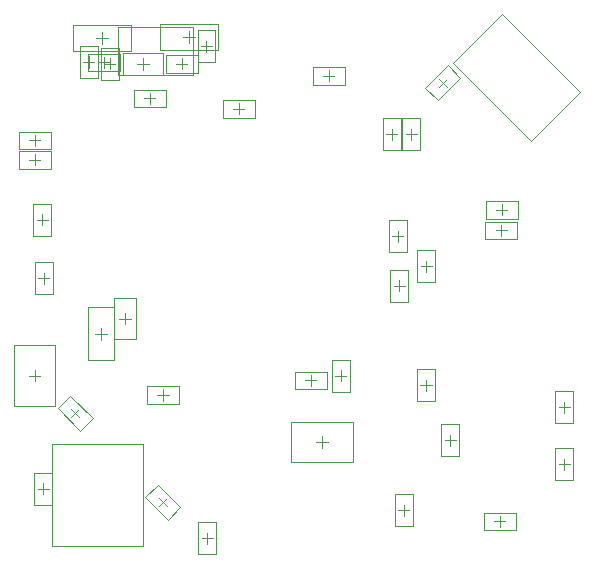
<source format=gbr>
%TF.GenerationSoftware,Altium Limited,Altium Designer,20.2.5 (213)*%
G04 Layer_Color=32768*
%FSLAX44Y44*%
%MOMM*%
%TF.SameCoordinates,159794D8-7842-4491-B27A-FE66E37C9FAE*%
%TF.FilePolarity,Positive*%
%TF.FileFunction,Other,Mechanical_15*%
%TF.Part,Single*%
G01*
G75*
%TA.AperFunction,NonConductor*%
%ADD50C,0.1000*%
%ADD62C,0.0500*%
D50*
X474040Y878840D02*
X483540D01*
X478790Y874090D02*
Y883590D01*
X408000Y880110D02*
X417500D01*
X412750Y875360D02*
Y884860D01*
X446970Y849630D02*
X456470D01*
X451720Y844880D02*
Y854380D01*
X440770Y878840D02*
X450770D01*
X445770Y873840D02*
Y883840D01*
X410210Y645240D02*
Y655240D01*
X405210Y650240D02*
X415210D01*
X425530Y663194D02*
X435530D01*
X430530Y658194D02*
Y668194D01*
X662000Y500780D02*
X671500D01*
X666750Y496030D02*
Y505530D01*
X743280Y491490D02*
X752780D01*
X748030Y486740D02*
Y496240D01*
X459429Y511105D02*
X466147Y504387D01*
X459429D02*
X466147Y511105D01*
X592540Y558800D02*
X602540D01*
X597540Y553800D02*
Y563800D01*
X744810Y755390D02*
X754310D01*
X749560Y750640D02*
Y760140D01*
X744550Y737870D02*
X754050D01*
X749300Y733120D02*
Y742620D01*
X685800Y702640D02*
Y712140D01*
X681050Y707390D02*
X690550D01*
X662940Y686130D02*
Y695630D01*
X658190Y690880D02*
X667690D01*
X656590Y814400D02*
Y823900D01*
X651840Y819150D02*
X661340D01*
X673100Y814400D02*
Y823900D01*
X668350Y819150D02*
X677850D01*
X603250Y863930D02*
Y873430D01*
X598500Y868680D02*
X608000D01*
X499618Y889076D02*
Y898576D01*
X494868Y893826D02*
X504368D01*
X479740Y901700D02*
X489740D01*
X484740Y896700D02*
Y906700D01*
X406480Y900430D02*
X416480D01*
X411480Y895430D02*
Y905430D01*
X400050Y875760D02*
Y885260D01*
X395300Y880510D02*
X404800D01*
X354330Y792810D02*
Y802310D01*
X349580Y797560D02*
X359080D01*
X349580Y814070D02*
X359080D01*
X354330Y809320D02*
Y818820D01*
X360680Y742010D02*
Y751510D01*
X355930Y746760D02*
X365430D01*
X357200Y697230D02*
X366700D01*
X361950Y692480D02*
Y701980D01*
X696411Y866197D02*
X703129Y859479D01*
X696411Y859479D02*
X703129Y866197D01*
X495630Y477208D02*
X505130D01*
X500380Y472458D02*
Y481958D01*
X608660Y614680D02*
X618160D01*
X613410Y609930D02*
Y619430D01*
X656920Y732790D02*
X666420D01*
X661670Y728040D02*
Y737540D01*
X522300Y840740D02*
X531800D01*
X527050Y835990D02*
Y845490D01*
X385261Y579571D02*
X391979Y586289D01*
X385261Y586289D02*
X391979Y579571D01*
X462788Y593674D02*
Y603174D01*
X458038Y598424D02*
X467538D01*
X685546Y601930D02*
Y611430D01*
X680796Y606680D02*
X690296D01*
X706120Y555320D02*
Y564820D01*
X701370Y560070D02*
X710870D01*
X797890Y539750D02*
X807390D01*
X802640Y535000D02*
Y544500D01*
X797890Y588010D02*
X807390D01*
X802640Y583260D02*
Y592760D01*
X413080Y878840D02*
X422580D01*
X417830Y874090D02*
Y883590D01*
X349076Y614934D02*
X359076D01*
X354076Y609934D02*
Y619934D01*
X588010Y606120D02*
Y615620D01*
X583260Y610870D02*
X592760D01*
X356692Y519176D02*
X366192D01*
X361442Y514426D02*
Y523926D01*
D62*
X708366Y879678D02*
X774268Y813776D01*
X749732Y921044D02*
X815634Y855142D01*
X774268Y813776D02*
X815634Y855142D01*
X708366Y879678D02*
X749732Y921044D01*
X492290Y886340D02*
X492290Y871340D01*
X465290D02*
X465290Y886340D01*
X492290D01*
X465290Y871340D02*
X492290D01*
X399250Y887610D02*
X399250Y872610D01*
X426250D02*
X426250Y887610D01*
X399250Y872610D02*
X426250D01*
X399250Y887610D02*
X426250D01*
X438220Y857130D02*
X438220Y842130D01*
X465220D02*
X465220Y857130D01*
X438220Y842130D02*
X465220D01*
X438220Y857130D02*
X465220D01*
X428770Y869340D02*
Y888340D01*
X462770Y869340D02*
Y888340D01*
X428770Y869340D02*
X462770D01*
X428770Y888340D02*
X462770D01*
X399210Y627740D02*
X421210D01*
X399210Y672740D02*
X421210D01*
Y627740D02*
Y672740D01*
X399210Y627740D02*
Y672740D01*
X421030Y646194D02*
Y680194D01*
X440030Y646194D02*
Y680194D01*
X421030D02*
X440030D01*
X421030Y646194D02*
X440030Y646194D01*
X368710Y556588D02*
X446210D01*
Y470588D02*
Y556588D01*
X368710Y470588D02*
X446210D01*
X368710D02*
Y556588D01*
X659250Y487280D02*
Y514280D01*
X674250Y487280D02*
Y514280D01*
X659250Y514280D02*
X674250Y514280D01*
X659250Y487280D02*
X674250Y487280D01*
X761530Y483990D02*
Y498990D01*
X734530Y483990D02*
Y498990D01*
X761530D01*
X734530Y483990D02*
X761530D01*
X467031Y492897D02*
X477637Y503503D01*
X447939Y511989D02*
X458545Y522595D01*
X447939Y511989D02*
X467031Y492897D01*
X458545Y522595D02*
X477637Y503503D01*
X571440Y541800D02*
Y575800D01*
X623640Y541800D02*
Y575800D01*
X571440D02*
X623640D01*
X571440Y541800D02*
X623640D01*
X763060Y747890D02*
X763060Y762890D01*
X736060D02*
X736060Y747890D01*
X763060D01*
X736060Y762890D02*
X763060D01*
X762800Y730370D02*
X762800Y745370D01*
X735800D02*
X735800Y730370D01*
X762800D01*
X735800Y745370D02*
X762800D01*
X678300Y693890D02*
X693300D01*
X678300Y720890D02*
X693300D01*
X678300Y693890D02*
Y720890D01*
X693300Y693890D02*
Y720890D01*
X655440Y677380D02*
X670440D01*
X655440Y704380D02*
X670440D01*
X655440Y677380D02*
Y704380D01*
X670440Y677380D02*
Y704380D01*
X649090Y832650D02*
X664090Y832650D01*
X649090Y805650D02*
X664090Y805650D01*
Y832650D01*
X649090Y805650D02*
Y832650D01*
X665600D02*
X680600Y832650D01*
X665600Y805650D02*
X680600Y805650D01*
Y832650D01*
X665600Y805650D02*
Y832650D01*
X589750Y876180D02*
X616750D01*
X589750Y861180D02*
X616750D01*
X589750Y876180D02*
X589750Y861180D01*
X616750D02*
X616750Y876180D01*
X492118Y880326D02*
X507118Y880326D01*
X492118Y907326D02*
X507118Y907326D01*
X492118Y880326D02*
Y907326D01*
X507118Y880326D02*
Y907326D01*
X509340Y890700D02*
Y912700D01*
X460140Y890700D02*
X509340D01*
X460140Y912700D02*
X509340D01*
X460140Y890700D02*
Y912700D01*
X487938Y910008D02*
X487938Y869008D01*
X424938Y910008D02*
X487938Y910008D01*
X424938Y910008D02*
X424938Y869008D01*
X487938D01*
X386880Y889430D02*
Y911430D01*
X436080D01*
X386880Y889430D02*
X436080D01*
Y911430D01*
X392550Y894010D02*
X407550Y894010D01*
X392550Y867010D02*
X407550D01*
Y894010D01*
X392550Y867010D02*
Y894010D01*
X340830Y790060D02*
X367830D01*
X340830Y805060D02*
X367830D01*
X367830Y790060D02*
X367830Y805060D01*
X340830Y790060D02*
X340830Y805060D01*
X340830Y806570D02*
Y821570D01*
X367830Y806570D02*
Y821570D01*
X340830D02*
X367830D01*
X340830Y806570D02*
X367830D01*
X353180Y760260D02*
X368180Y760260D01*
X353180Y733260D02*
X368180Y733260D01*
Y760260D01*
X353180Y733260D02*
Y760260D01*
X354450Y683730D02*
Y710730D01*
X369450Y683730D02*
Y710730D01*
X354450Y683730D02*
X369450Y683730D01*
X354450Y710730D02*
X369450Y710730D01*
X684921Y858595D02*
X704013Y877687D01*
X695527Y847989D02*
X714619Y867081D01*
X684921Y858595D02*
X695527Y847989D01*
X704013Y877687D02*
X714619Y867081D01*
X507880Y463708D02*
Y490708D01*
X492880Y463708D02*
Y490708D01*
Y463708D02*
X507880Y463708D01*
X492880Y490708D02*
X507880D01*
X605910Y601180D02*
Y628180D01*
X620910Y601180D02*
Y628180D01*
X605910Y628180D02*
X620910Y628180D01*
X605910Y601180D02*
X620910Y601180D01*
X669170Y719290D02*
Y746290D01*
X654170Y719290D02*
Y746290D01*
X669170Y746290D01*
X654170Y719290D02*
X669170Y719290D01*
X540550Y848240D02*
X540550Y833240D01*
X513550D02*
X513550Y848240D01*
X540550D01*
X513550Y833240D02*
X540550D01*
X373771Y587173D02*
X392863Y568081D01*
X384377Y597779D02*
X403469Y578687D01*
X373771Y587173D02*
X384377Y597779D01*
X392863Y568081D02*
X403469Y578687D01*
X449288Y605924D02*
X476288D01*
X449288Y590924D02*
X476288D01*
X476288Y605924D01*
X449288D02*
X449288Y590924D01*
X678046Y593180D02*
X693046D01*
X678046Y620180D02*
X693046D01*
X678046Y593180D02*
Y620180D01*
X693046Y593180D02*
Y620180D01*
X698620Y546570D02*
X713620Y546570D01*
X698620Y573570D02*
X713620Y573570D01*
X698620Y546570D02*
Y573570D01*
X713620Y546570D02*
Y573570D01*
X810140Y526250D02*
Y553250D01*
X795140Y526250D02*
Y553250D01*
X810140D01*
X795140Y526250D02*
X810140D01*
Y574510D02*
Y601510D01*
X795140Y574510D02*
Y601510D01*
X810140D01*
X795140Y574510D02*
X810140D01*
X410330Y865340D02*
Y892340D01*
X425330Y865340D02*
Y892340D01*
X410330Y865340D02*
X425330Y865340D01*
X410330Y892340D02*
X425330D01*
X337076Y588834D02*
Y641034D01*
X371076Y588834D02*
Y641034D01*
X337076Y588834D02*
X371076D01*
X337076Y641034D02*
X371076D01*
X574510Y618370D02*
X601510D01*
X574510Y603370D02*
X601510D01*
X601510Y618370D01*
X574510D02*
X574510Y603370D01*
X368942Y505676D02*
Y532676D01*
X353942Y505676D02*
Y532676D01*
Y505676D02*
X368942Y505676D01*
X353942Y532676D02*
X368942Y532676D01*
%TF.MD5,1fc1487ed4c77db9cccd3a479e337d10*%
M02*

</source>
┄┄┄┄┄┄┄┄┄┄
• _YOUR TASK_
Reproduce the data above word for word from its first line through the line that holds "X405210Y650240D02*", both ends included; skip pictures.

• _YOUR SOLUTION_
<source format=gbr>
%TF.GenerationSoftware,Altium Limited,Altium Designer,20.2.5 (213)*%
G04 Layer_Color=32768*
%FSLAX44Y44*%
%MOMM*%
%TF.SameCoordinates,159794D8-7842-4491-B27A-FE66E37C9FAE*%
%TF.FilePolarity,Positive*%
%TF.FileFunction,Other,Mechanical_15*%
%TF.Part,Single*%
G01*
G75*
%TA.AperFunction,NonConductor*%
%ADD50C,0.1000*%
%ADD62C,0.0500*%
D50*
X474040Y878840D02*
X483540D01*
X478790Y874090D02*
Y883590D01*
X408000Y880110D02*
X417500D01*
X412750Y875360D02*
Y884860D01*
X446970Y849630D02*
X456470D01*
X451720Y844880D02*
Y854380D01*
X440770Y878840D02*
X450770D01*
X445770Y873840D02*
Y883840D01*
X410210Y645240D02*
Y655240D01*
X405210Y650240D02*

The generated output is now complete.